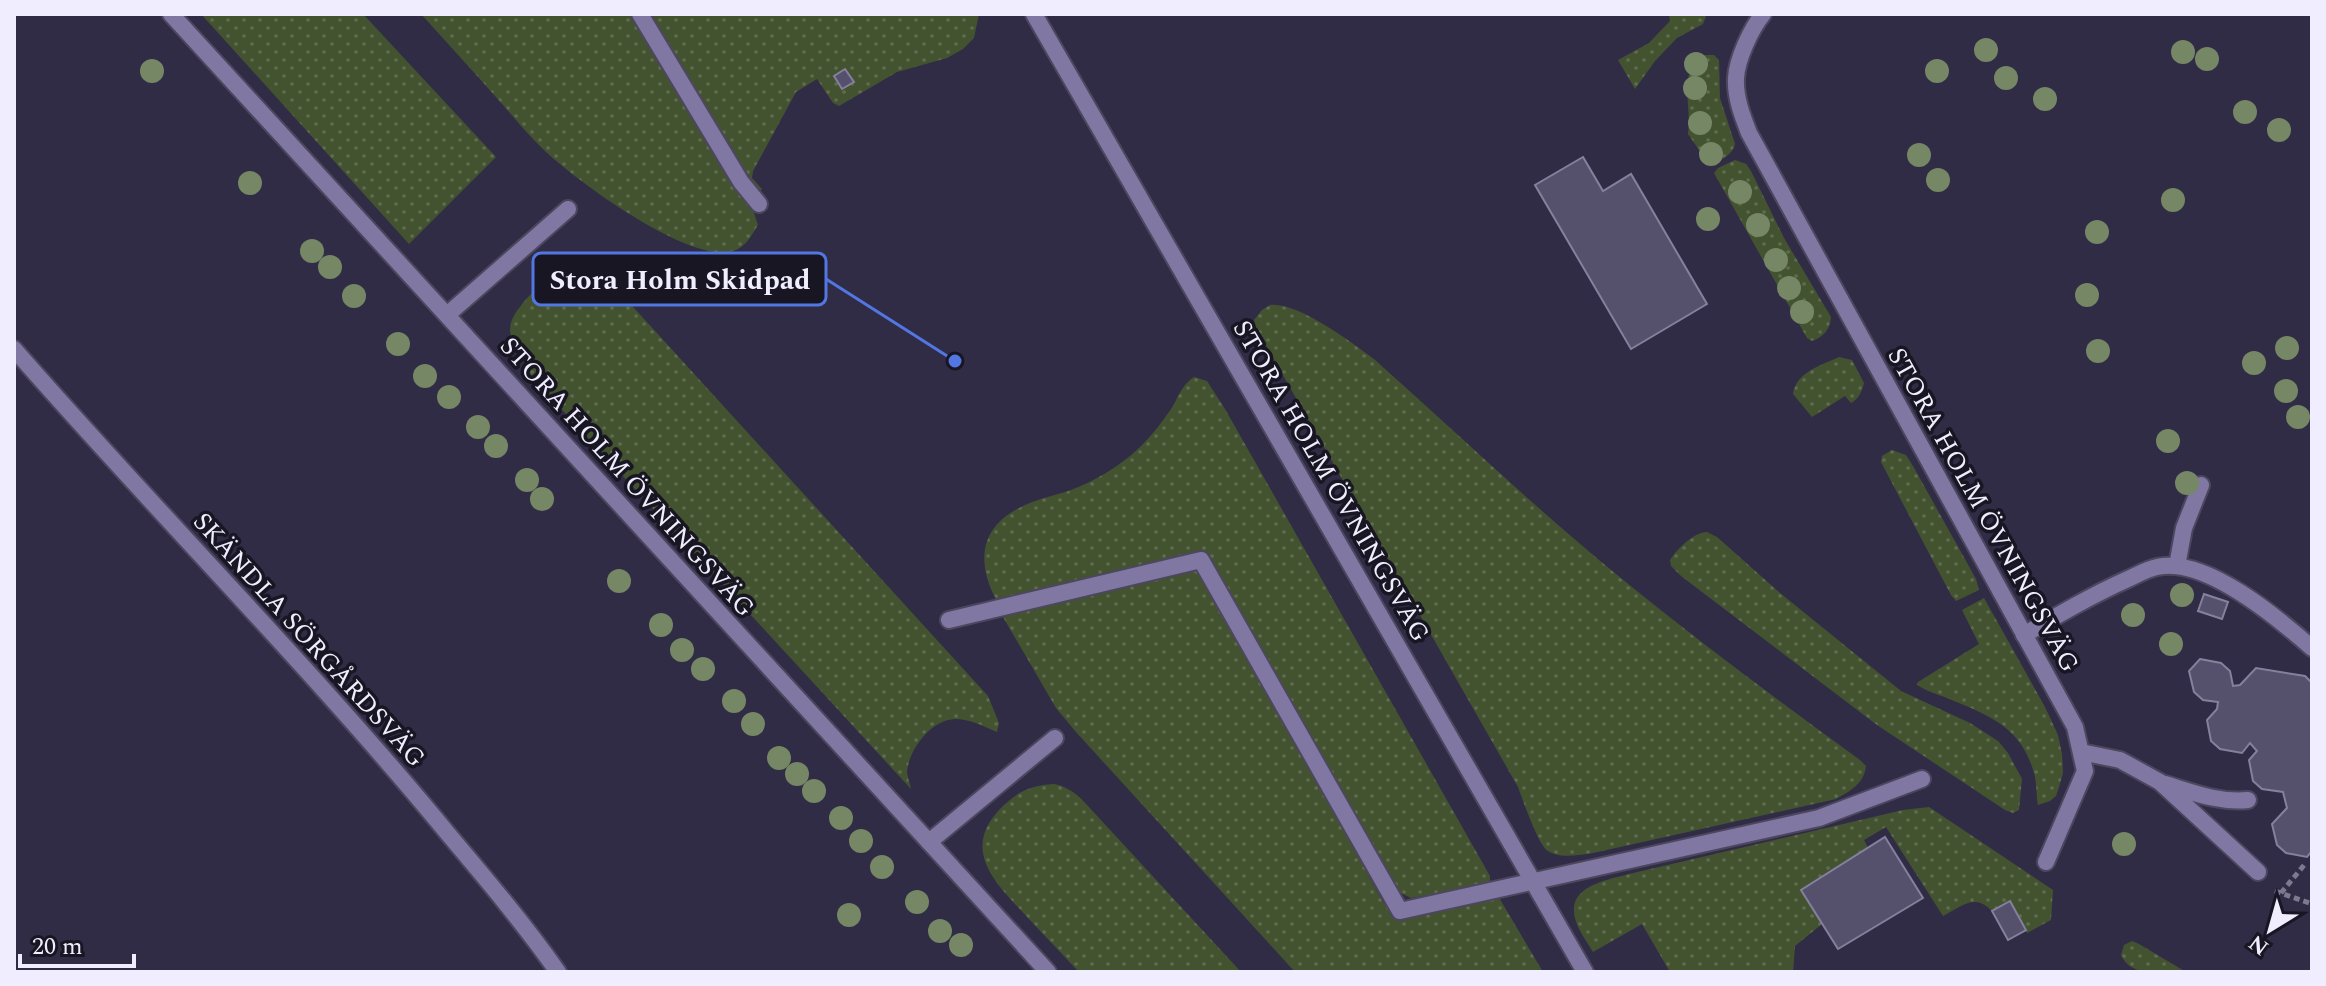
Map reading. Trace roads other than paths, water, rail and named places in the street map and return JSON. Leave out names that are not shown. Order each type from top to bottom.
[{"type":"street","name":"STORA HOLM ÖVNINGSVÄG","points":[[171,14],[1048,972]]},
{"type":"street","points":[[640,14],[741,182],[759,204]]},
{"type":"street","name":"STORA HOLM ÖVNINGSVÄG","points":[[1034,14],[1585,972]]},
{"type":"street","name":"STORA HOLM ÖVNINGSVÄG","points":[[1763,14],[1746,43],[1736,77],[1739,107],[1749,133],[2075,727],[2085,771],[2046,862]]},
{"type":"street","points":[[447,315],[568,209]]},
{"type":"street","name":"SKÄNDLA SÖRGÅRDSVÄG","points":[[14,349],[399,774],[527,929],[558,972]]},
{"type":"street","points":[[2177,566],[2184,528],[2201,485]]},
{"type":"street","points":[[949,620],[1201,560],[1400,911],[1819,818],[1922,779]]},
{"type":"street","points":[[2024,635],[2106,589],[2157,567],[2177,566],[2215,579],[2258,602],[2312,648]]},
{"type":"street","points":[[929,842],[1055,738]]},
{"type":"street","points":[[2081,752],[2120,760],[2160,782],[2209,797],[2248,800]]},
{"type":"street","points":[[2160,782],[2258,872]]},
{"type":"place","name":"Stora Holm Skidpad","points":[[955,361]]}]
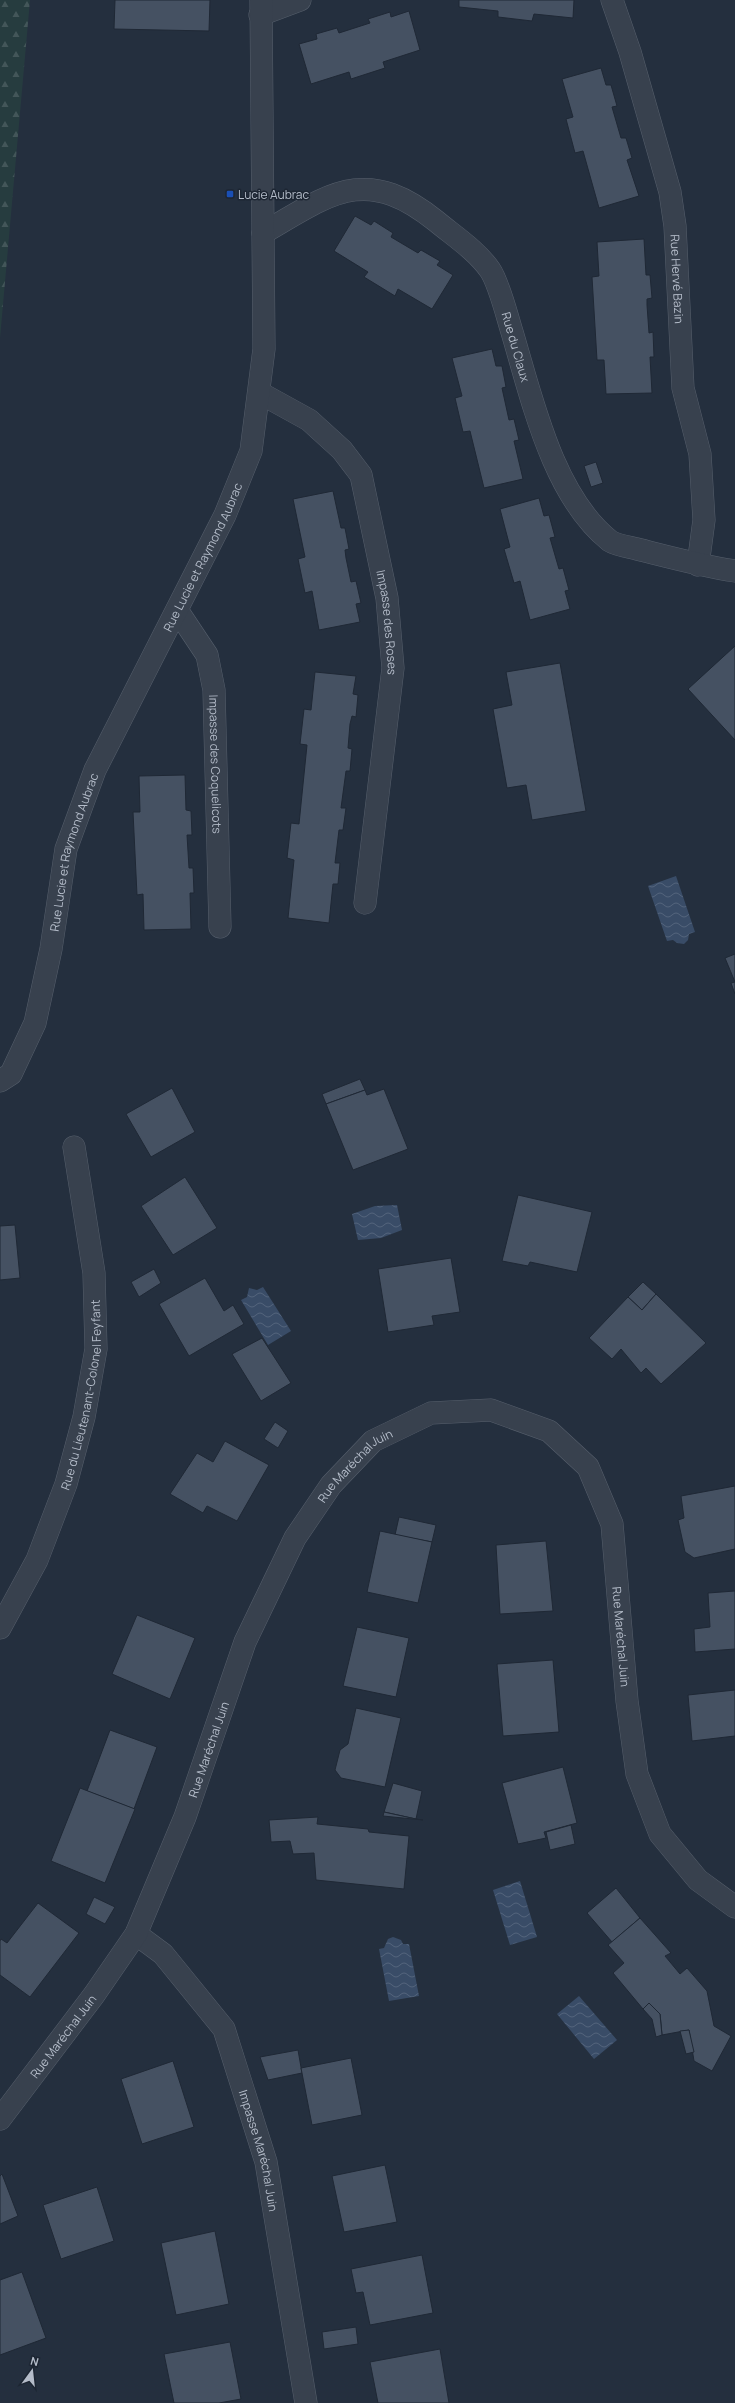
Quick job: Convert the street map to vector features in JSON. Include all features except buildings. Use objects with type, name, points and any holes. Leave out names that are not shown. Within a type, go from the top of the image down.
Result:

→ What this task involves
Transcribe every entry word for word, but omit the pictures.

→ Answer to the problem
Map reading. Trace roads other than paths, water, rail and named places in the street map and return JSON. Leave out names that are not shown. Order each type from top to bottom.
[{"type":"street","name":"STORA HOLM ÖVNINGSVÄG","points":[[171,14],[1048,972]]},
{"type":"street","points":[[640,14],[741,182],[759,204]]},
{"type":"street","name":"STORA HOLM ÖVNINGSVÄG","points":[[1034,14],[1585,972]]},
{"type":"street","name":"STORA HOLM ÖVNINGSVÄG","points":[[1763,14],[1746,43],[1736,77],[1739,107],[1749,133],[2075,727],[2085,771],[2046,862]]},
{"type":"street","points":[[447,315],[568,209]]},
{"type":"street","name":"SKÄNDLA SÖRGÅRDSVÄG","points":[[14,349],[399,774],[527,929],[558,972]]},
{"type":"street","points":[[2177,566],[2184,528],[2201,485]]},
{"type":"street","points":[[949,620],[1201,560],[1400,911],[1819,818],[1922,779]]},
{"type":"street","points":[[2024,635],[2106,589],[2157,567],[2177,566],[2215,579],[2258,602],[2312,648]]},
{"type":"street","points":[[929,842],[1055,738]]},
{"type":"street","points":[[2081,752],[2120,760],[2160,782],[2209,797],[2248,800]]},
{"type":"street","points":[[2160,782],[2258,872]]},
{"type":"place","name":"Stora Holm Skidpad","points":[[955,361]]}]
Quick job: Convert the street map to vector features in JSON. Include all features except buildings. Use objects with type, name, points and any holes. Leave out names that are not shown. Within a type, go from the top of the image down.
Result:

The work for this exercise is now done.